The 28-year-old’s first experience of university life was through Access to Bristol, a weekly course offered to local pupils doing A-Levels or equivalent.
Pupils spend their Wednesday afternoons studying one of more than a dozen subjects. On completion, they are guaranteed a contextual offer or interview at Bristol.
After 12 years with the University, he has been offered a lectureship in Computer Vision in the Department of Computer Science, beginning March 1.
Dr Wray took part in Access to Bristol while at John Cabot Academy in Kingswood.
“Me and the others who studied maths spent most of our time in the Physics Building,” Dr Wray recalled.
“It was definitely interesting to see the Uni, the labs and the teaching rooms and to see how it all worked. I already knew I wanted to go to university but seeing Bristol up close was inspiring.”
Despite offers from other universities, Dr Wray opted to study for an integrated Masters in Computer Science and was given a bursary by the University to help.
In what was becoming a theme of academic success, he received a first and was asked if he would like to study for a PhD in Computer Vision under Professor Dima Damen.
Computer Vision looks at how computers can glean information and find meaning from videos and photos.
Dr Wray’s thesis, on computers’ interactions with verbs, led to a job as a Research Associate at Bristol, where he carried out research, wrote papers and supervised PhD students.
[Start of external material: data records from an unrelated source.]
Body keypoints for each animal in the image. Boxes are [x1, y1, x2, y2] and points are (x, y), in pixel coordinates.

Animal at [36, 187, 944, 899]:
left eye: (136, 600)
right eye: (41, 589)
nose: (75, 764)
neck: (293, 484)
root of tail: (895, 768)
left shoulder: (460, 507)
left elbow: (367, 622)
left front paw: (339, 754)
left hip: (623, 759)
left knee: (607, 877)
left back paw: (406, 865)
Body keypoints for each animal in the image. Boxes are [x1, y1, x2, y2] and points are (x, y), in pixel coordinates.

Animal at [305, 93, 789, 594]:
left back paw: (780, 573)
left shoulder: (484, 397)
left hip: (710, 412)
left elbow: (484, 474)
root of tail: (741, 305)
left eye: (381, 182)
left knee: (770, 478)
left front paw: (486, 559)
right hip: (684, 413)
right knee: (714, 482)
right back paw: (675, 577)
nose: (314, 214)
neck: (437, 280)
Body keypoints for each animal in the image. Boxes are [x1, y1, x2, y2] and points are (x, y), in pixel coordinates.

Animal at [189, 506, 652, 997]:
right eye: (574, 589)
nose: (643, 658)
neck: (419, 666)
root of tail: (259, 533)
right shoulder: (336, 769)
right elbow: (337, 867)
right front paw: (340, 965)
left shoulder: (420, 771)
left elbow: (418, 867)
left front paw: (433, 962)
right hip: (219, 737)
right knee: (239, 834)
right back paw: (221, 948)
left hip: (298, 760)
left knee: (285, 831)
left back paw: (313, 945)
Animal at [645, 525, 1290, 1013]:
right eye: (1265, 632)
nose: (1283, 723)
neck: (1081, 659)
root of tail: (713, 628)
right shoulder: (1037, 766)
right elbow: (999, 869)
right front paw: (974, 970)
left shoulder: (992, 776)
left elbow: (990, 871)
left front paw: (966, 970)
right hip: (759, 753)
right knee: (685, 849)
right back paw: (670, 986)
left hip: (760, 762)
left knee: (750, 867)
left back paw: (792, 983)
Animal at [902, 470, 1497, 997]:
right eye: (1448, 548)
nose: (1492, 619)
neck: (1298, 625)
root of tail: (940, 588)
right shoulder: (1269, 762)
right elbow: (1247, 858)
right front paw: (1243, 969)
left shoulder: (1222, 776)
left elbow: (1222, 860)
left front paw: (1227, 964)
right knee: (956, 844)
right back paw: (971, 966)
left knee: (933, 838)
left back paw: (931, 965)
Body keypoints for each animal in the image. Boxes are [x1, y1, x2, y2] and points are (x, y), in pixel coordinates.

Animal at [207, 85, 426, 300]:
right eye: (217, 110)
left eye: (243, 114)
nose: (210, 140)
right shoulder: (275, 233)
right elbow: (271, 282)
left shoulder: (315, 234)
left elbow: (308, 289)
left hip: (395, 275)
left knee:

One recently published paper was presented at the world’s largest computer vision conference.
CVPR, which was online this year, is attended by 8,000 people and receives 10,000 paper submissions each year.
“I thought the teaching at Bristol was really good and there’s a good variety of courses, but I never thought I’d still be here after so many years,” Dr Wray said.
“It’s crazy when I look back at the whole journey. A large portion of my life has been spent at the University of Bristol – but I’ve enjoyed it and I’m really glad to be where I am now.
“I’m very excited to start the lectureship and to carry on my research into computer vision and language – hearing I’d got the job was a bit of an early Christmas present!”
- Michael is part of the team working on ‘Epic Kitchens’, a groundbreaking computer vision project.
- This work is part of Bristol Vision Institute, a multi-disciplinary group of 170 associates from engineering, computer science, biological sciences, psychology, ophthalmology, history of art, film and television, and medicine, with the aim of addressing grand challenges in vision research.
- The Faculty of Engineering at the University of Bristol is a world leading centre for research and teaching. It gives undergraduate students the opportunity to get a hands-on education that’s grounded in cutting edge theory. Students are supported to succeed, with industrial mentors from the first year of their studies.